Leadership in transition

For Sanyal, the role comes with the weight and gift of working closely with Mehrotra, whose vision has guided PSBT since its inception in 2000. She says generosity is the biggest thing she has learned from him. “He has always believed in giving people the space to tell their stories. He’s always willing to open the door a little wider for voices from different places and identities.”

As she steps into formal leadership, the dialogue between their perspectives continues — his as the institution-builder, hers as the filmmaker. “He gives me space, but he also advises caution,” she says, laughing. “It’s a good balance.”

Now, as a younger leader steering PSBT forward, she brings her own sensibilities: experimentation, curiosity, and a commitment to staying relevant. “Change is inevitable in life. Mr Mehrotra and I talk about that constantly. Our job is to go with the times and understand what the ecosystem needs.”

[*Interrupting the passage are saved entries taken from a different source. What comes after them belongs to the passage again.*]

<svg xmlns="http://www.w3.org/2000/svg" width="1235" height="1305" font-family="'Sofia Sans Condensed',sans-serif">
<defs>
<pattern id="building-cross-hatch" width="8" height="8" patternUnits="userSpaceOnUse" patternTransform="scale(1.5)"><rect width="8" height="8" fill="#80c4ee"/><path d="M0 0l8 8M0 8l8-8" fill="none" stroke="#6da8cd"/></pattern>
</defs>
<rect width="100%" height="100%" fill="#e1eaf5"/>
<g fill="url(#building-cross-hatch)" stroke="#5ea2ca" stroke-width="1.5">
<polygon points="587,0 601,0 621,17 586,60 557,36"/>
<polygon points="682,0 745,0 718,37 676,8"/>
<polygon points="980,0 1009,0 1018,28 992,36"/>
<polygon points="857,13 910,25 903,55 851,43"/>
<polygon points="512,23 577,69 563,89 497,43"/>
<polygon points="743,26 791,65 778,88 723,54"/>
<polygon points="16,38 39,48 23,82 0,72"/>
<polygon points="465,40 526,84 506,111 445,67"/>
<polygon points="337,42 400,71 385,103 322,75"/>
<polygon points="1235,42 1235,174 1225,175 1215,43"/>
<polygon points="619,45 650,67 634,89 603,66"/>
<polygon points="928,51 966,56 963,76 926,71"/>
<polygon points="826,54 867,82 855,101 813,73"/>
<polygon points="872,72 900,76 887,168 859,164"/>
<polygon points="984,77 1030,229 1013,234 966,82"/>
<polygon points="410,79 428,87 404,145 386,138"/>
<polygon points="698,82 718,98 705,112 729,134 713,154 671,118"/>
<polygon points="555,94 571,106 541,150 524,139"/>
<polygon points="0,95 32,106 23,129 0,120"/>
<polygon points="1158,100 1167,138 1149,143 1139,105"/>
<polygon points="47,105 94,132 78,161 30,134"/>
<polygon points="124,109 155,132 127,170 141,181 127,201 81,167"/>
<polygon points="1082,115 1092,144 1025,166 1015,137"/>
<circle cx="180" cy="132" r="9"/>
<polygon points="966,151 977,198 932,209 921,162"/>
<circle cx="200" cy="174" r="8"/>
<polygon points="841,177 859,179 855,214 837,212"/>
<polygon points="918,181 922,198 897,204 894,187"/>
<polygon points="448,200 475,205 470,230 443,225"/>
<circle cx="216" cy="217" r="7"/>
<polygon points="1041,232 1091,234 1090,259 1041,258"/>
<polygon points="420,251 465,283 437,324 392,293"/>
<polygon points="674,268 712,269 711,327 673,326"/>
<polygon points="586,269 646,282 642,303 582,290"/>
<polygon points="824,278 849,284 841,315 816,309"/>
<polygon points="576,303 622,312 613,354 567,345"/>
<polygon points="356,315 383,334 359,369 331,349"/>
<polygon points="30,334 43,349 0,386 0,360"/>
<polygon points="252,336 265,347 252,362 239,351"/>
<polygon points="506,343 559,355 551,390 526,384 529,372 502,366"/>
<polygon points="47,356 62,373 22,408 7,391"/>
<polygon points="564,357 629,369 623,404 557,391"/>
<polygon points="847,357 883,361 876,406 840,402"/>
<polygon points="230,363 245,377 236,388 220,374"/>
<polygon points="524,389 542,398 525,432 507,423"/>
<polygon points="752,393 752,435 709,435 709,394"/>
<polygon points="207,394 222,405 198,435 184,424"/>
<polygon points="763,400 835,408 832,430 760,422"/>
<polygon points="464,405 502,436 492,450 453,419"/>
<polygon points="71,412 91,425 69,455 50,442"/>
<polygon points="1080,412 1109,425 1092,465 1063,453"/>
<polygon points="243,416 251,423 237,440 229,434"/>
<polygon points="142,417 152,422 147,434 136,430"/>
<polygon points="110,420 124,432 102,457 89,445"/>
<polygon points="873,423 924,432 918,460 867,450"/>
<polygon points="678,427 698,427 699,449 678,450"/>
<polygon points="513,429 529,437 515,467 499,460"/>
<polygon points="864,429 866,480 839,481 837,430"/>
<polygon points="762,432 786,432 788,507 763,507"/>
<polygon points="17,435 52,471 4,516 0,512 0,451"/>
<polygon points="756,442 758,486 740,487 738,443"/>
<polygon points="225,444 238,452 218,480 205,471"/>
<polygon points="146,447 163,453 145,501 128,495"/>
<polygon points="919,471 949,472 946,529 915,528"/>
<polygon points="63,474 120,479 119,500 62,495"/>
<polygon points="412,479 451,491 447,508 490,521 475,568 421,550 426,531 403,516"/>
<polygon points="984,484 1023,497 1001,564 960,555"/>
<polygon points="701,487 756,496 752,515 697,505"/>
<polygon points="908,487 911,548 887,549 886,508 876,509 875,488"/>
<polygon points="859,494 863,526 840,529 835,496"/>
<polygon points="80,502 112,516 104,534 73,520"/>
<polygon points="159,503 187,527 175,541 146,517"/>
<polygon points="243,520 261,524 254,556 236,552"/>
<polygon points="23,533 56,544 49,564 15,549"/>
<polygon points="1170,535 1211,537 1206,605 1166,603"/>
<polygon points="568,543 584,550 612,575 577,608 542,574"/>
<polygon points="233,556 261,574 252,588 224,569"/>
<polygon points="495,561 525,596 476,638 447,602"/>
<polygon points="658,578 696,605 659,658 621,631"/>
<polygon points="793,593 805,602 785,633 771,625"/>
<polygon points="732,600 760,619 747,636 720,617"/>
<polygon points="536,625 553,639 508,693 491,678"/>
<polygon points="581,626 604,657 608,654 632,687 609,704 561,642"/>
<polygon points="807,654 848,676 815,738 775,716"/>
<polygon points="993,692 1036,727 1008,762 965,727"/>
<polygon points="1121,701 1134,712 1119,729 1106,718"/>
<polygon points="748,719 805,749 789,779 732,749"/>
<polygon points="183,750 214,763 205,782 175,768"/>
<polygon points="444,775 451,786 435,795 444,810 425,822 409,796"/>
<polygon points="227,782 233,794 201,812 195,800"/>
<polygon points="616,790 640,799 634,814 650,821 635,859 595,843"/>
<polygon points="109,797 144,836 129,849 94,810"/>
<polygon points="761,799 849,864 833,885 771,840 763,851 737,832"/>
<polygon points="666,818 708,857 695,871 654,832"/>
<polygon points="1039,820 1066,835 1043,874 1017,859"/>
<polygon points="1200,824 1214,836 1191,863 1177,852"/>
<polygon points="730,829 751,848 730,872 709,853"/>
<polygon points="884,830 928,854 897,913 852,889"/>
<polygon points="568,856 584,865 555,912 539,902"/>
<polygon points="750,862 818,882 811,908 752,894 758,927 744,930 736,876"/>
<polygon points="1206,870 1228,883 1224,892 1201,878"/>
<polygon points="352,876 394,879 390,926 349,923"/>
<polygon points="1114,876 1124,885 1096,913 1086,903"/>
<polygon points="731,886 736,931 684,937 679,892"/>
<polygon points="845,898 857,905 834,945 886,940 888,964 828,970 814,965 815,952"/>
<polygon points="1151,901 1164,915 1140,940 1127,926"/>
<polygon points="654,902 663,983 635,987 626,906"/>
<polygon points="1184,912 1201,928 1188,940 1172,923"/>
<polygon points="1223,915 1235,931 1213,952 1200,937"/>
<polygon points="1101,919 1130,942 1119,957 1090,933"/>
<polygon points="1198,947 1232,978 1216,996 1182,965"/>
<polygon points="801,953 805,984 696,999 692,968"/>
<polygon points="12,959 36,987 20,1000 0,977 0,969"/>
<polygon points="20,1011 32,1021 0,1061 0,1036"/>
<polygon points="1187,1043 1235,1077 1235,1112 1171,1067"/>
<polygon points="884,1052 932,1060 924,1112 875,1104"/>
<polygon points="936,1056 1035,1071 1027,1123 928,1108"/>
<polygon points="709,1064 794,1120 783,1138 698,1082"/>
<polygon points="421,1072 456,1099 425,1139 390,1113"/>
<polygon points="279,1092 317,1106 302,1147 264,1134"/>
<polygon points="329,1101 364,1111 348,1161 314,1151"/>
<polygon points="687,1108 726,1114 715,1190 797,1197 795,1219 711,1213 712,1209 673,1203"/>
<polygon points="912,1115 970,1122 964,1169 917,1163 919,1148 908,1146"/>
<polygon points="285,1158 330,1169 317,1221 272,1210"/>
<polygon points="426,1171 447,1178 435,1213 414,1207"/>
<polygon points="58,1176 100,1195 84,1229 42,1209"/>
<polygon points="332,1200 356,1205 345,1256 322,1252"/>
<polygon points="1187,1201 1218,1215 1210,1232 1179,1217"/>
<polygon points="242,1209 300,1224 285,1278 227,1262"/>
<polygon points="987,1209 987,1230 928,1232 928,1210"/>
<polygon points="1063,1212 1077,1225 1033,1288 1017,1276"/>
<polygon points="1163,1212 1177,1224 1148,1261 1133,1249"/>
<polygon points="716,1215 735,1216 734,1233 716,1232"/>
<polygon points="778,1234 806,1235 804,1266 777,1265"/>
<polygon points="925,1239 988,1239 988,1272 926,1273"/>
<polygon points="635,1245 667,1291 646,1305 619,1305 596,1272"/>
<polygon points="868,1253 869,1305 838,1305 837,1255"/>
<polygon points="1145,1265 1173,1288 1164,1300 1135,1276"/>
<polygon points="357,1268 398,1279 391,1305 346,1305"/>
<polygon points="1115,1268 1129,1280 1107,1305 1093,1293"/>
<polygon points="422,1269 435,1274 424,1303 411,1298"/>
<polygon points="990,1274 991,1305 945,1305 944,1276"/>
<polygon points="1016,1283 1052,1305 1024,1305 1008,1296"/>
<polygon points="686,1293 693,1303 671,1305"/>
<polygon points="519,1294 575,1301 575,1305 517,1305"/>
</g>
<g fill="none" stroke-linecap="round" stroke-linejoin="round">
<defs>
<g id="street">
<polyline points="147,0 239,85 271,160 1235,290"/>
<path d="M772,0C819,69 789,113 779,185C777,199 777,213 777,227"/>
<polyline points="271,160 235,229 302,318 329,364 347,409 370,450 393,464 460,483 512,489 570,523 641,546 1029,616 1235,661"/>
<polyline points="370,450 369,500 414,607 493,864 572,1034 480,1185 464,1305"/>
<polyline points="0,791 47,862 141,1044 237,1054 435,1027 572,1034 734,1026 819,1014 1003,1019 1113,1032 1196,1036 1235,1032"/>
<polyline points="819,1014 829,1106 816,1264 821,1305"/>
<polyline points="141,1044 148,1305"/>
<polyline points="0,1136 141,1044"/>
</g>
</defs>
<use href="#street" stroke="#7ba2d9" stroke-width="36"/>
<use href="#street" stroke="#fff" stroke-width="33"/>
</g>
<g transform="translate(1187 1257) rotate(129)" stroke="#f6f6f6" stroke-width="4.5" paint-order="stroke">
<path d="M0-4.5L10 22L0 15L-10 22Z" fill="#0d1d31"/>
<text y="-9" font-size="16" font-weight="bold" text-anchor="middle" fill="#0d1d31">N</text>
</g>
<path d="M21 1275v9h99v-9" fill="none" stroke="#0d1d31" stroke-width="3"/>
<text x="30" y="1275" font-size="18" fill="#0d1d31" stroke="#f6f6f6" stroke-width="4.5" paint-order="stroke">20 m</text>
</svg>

Her leadership style is shaped by an instinctive comfort with change. Sanyal has moved through careers with a kind of instinctive agility — from economics to television, from CNN’s newsroom during 9/11 to Jamia’s film school, from freelancing to founding her own production house in 2011. “I know when I need to leave,” she says. “If I’m not learning, I feel the need to move on.” This drive — which she jokes aligns with Indian philosophy's neti, neti, “not this, not that” — has shaped her filmmaking, her entrepreneurial life, and now her approach to running PSBT.

Shaping vision

PSBT has long supported women filmmakers, with nearly half its films coming from women. In her new role, Sanyal hopes to extend that openness to filmmakers across identities and geographies. “We shouldn’t be obsessed with one identity. Every filmmaker carries their own marginalities that come from their own particular locations in society, and of course, that inevitably influences their cinematic journeys. We want to see them express that in ways that seem most authentic to them. And, equally importantly, we also want to meet them where they are, and not overly influence their filmmaking vision,” she says.

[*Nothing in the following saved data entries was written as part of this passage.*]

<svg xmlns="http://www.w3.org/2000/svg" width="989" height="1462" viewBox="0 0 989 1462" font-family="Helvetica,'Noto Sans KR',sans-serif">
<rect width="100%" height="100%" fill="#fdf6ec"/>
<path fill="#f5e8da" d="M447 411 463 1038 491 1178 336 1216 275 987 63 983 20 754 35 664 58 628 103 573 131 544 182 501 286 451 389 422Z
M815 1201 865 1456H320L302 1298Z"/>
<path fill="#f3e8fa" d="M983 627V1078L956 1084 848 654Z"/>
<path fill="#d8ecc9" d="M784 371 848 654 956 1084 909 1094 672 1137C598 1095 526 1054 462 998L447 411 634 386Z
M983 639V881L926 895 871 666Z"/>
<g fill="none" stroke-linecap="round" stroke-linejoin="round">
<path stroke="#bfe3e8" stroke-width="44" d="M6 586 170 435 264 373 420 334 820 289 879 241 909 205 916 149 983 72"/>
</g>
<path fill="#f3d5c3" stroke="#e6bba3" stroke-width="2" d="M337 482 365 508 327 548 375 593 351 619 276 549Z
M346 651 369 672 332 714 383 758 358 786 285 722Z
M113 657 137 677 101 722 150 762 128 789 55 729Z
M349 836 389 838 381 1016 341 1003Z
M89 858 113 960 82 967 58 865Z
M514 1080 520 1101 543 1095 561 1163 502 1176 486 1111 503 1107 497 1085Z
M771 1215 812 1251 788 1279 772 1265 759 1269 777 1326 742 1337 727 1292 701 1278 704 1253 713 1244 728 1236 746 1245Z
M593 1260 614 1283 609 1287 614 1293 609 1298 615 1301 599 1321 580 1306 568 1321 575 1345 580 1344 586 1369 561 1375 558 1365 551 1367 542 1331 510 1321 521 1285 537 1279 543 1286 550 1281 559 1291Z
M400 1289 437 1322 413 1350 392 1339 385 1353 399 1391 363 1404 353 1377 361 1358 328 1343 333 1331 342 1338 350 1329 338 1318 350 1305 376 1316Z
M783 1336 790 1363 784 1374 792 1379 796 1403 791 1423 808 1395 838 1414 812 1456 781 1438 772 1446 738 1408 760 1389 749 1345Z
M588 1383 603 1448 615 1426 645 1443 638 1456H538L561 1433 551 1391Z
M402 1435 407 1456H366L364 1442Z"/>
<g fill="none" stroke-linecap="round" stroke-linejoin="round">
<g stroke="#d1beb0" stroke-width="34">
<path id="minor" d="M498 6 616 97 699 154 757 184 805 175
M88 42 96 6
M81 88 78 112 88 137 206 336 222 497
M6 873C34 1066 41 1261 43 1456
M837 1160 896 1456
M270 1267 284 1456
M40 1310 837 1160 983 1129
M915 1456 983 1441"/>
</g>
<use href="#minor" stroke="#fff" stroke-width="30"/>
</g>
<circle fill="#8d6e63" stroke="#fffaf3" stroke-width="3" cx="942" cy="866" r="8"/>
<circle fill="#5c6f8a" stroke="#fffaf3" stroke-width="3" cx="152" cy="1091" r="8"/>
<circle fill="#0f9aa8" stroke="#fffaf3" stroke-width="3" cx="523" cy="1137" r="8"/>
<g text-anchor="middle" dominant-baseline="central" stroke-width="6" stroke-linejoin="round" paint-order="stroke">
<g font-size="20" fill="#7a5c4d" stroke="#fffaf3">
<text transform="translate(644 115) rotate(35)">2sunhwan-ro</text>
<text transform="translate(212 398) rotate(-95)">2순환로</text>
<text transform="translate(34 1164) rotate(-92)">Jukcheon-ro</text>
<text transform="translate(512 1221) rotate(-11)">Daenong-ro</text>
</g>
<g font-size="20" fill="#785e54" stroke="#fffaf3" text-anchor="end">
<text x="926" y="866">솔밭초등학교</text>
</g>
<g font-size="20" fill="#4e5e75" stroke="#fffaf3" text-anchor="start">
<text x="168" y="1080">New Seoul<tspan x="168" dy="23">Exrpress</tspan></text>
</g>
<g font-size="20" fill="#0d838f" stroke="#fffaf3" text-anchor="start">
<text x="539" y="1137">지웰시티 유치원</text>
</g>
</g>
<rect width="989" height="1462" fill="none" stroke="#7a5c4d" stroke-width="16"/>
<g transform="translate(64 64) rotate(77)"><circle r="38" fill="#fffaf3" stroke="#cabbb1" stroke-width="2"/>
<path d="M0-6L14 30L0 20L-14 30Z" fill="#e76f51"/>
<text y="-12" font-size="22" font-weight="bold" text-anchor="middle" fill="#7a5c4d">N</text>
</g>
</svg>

When asked about balancing freedom with responsibility — especially when films explore sensitive themes —  she pushes back against the notion of documentaries as rigid vessels of truth. “A documentary isn’t a single truth-telling machine,” she says. “Truth is multi-hued. A film is one version of it.”  

Under Sanyal, PSBT remains committed to socially relevant, artistically rigorous work — but with newer, bolder explorations. She hints at conversations with OTT platforms. “OTT content has become predictable,” she says with a small laugh. “Our young filmmakers can be a breath of fresh air. They are unapologetic about who they are.”

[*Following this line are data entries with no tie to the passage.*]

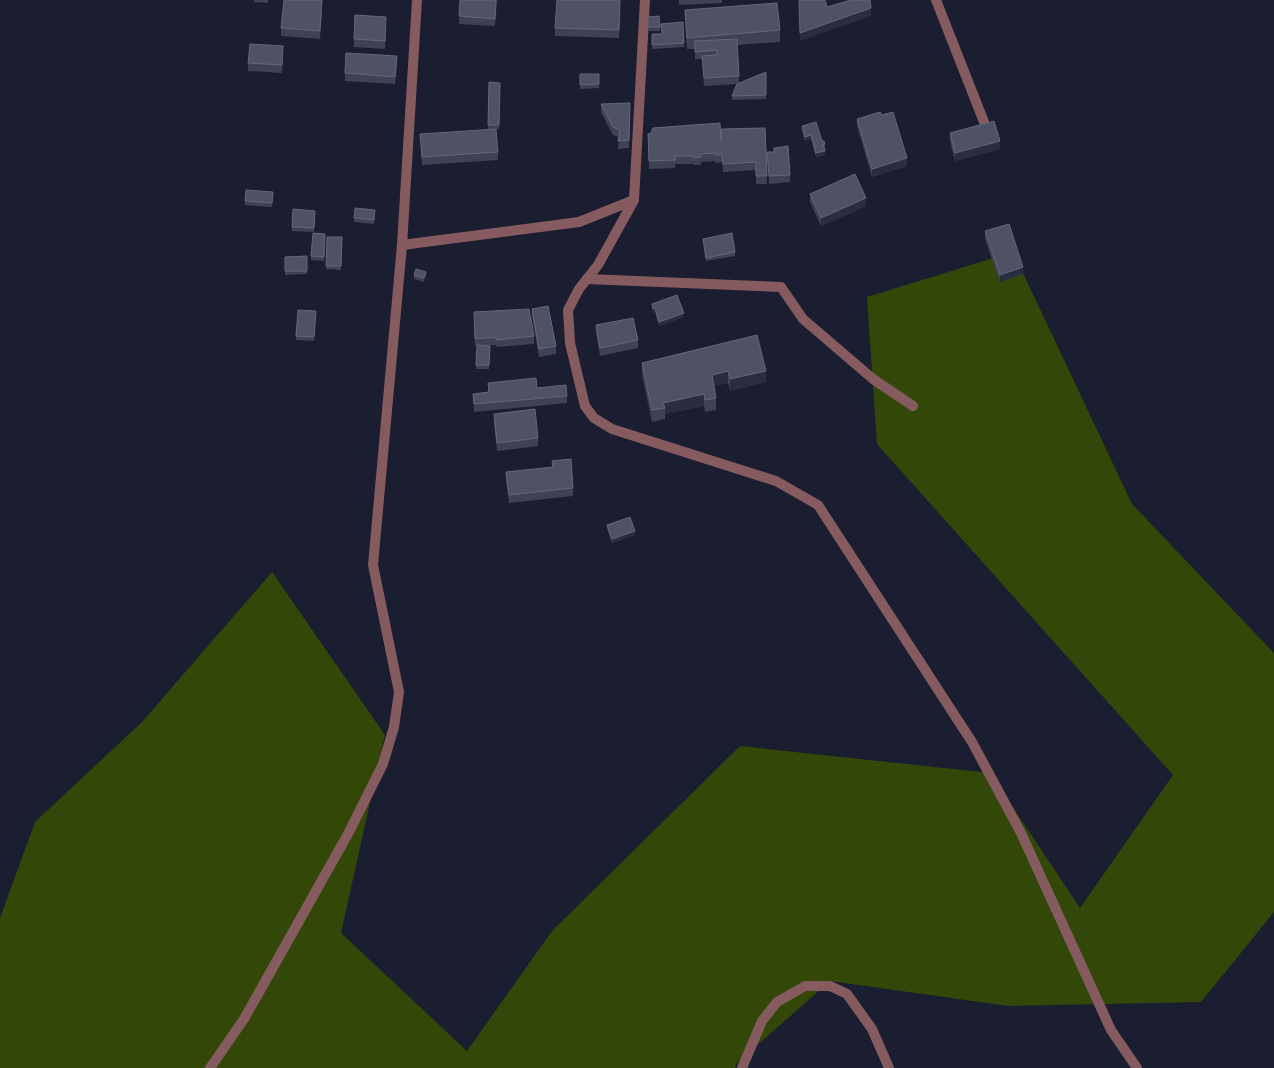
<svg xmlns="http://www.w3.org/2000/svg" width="1274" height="1068" font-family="'Nunito Sans',sans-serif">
<rect width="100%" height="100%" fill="#1b1e30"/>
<polygon fill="#334709" points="1013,252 1132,504 1274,653 1274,912 1201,1002 1008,1006 830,981 737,1063 735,1068 0,1068 0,918 35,822 142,722 272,572 385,735 341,933 467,1051 552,931 740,746 990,773 1080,908 1173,775 877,444 867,297"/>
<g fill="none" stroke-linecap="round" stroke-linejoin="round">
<g stroke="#865b60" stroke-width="10">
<polyline points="417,0 402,245 579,222 634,200"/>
<polyline points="645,0 634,200 598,265 579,289 568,310 570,343 585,406 594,418 612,429 776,481 818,505 972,742 1021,833 1111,1030 1137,1068"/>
<polyline points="936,0 984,122"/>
<polyline points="587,279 781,287 803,319 873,379 913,406"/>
<polyline points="210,1068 244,1019 348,834 383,764 394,727 399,692 373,565 402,245"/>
<polyline points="742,1068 762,1021 777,1002 805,986 830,986 847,994 872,1029 889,1068"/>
</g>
</g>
<g fill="#3f4255">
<polygon points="254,0 268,0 268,3 254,2"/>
<polygon points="460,0 497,0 495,26 459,24"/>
<polygon points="679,0 722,0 722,3 679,5"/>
<polygon points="620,6 619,38 555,36 555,28"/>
<polygon points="322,7 320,39 281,36 281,28"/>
<polygon points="685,10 780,30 780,42 737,45 739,83 766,72 766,99 732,100 732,96 738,84 704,86 702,59 695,59 695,49 687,49 685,22"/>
<polygon points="659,16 660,31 648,31 648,17"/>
<polygon points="683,22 684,47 652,49 652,34 662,34 661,24"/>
<polygon points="386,25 385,49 354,47 354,39"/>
<polygon points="283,54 282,73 248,71 248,63"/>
<polygon points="397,64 395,84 345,81 345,73"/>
<polygon points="580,74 599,74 599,88 580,89"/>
<polygon points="489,82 500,83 499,129 488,129"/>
<polygon points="601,104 630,111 629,148 618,149 619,137 613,135 601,112"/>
<polygon points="857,119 907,166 872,177 857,126"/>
<polygon points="802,126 825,144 825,147 824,148 825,155 816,157 811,139 805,141 802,130"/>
<polygon points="765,128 767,184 756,184 756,170 723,172 722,162 715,163 715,161 701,162 701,165 694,165 693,164 675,164 675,168 649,169 648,134 721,141"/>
<polygon points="950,133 1000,149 955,161 950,141"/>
<polygon points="420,134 498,152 498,160 422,165"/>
<polygon points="774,148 790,175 790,182 769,184 767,152 774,152"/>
<polygon points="810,194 866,206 821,226 810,202"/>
<polygon points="273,196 272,207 245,205 245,201"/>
<polygon points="315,214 314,232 292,231 292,227"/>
<polygon points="375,214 374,224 354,222 354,218"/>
<polygon points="985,231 1023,274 1000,282 985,239"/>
<polygon points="325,234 324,261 311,260 311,256"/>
<polygon points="327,237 342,237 341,270 326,269"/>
<polygon points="703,239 735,252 735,256 706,261 703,243"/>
<polygon points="307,256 307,274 285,275 285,257"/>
<polygon points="414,275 426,276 424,282 414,279"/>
<polygon points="652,304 684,317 659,326 655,312 653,313"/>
<polygon points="532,309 556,346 556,354 539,357 532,317"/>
<polygon points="474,312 534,336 534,344 496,347 496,345 483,346 490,350 489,369 476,369 477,346 475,346"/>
<polygon points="316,315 314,341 296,340 296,336"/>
<polygon points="596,325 638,340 638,348 600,356 596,333"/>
<polygon points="757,335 766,382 730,391 728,383 714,386 716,398 716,410 705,412 704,406 665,414 665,419 652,422 642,375 642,363"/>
<polygon points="488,383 537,388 567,396 567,403 474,412 473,394 488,392"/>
<polygon points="494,414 538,438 538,446 497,451 494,422"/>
<polygon points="552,461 573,488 573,496 509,503 506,480 506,472 552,467"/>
<polygon points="607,525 635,535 612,543 607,529"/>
</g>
<g fill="#2a2d40">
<polygon points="322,0 322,7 320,39 320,31"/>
<polygon points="496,0 497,0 495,26 495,19"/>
<polygon points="871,8 871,16 800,41 800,33"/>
<polygon points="386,17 386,25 385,49 385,41"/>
<polygon points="397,56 397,64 395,84 395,77"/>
<polygon points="811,135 811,139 805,141 805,137"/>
<polygon points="1000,141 1000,149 955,161 955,153"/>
<polygon points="825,151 825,155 816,157 816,153"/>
<polygon points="907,158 907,166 872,177 872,169"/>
<polygon points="866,198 866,206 821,226 821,218"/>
<polygon points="1023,267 1023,274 1000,282 1000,275"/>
<polygon points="426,272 426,276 424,282 424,278"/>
<polygon points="655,308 655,312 653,313 653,309"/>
<polygon points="684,313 684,317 659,326 659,322"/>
<polygon points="728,371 728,383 712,386 712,375"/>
<polygon points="766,371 766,382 730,391 730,379"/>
<polygon points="704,394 704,406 665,414 665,408 663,403"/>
<polygon points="635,531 635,535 612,543 612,539"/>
</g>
<g fill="#4f5264" stroke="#646778">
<polygon points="284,0 322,0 320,31 281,28"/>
<polygon points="460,0 496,0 495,19 459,16"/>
<polygon points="557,0 620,0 619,30 555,28"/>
<polygon points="799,0 825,0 827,7 851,0 870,0 871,8 800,33"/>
<polygon points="777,3 780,30 687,38 685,10"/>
<polygon points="355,15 386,17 385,41 354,39"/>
<polygon points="659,16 660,27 648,27 648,17"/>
<polygon points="683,22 684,43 652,45 652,34 662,34 661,24"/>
<polygon points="737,39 739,76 704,78 702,56 717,55 717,50 695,52 695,41"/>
<polygon points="250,44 283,46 282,65 248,63"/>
<polygon points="346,53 397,56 395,77 345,73"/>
<polygon points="766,72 766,95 732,96 737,84"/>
<polygon points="580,74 599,74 599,84 580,85"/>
<polygon points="489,82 500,83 499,125 488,125"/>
<polygon points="630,103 629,140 618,141 620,130 613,127 601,104"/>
<polygon points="880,112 882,115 893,112 907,158 872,169 857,119"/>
<polygon points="994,121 1000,141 955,153 950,133"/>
<polygon points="816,122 822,141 824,141 825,144 823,144 825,151 816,153 811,135 805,137 802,126"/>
<polygon points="720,123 721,141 721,129 765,128 767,176 756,176 756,162 723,164 722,155 715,155 715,153 701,154 701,157 694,158 693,156 675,156 675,160 649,161 648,134 651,133 653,128"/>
<polygon points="496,129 498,152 422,157 420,134"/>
<polygon points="788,146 790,175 769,176 767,152 774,152 774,148"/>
<polygon points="855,174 866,198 821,218 810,194"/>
<polygon points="246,190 273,192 272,203 245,201"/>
<polygon points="355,208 375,210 374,220 354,218"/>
<polygon points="293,209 315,211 314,228 292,227"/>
<polygon points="1009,224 1023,267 1000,275 985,231"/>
<polygon points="313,233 325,234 324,257 311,256"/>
<polygon points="732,233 735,252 706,258 703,239"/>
<polygon points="327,237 342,237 341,266 326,266"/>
<polygon points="307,256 307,271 285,271 285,257"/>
<polygon points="416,269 426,272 424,278 414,275"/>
<polygon points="677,295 684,313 659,322 655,308 653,309 652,304"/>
<polygon points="548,306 556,346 539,349 532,309"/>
<polygon points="529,309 534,336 496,340 496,337 475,339 474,312"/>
<polygon points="298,310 316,311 314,337 296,336"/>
<polygon points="633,318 638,340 600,348 596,325"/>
<polygon points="757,335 766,371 730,379 728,371 712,375 716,398 705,400 704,394 663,403 665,408 652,410 642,363"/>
<polygon points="477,345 490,346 489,365 476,365"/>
<polygon points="536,378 537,388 566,385 567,396 474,404 473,394 489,392 488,383"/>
<polygon points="535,409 538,438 497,443 494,414"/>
<polygon points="571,459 573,488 509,495 506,472 553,467 552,461"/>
<polygon points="630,517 635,531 612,539 607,525"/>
</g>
</svg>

For Sanyal, the challenges facing Indian documentaries — especially distribution and the absence of a robust market — can’t be solved by one organisation alone. “We need the whole ecosystem,” she says. She hopes to build bridges with filmmakers, labs, and development programmes across the country. “I believe in collaboration, not competition. If we come together, we can create something far more exciting.”

Despite the structural challenges and institutional responsibilities ahead of her, Sanyal remains, at her core, the filmmaker who is driven by ideas. “I just want to facilitate,” she says. “Enable filmmakers. Create spaces where stories can flourish. If I can help more voices find their way into the world, that feels meaningful. And meaning — that’s what I follow.”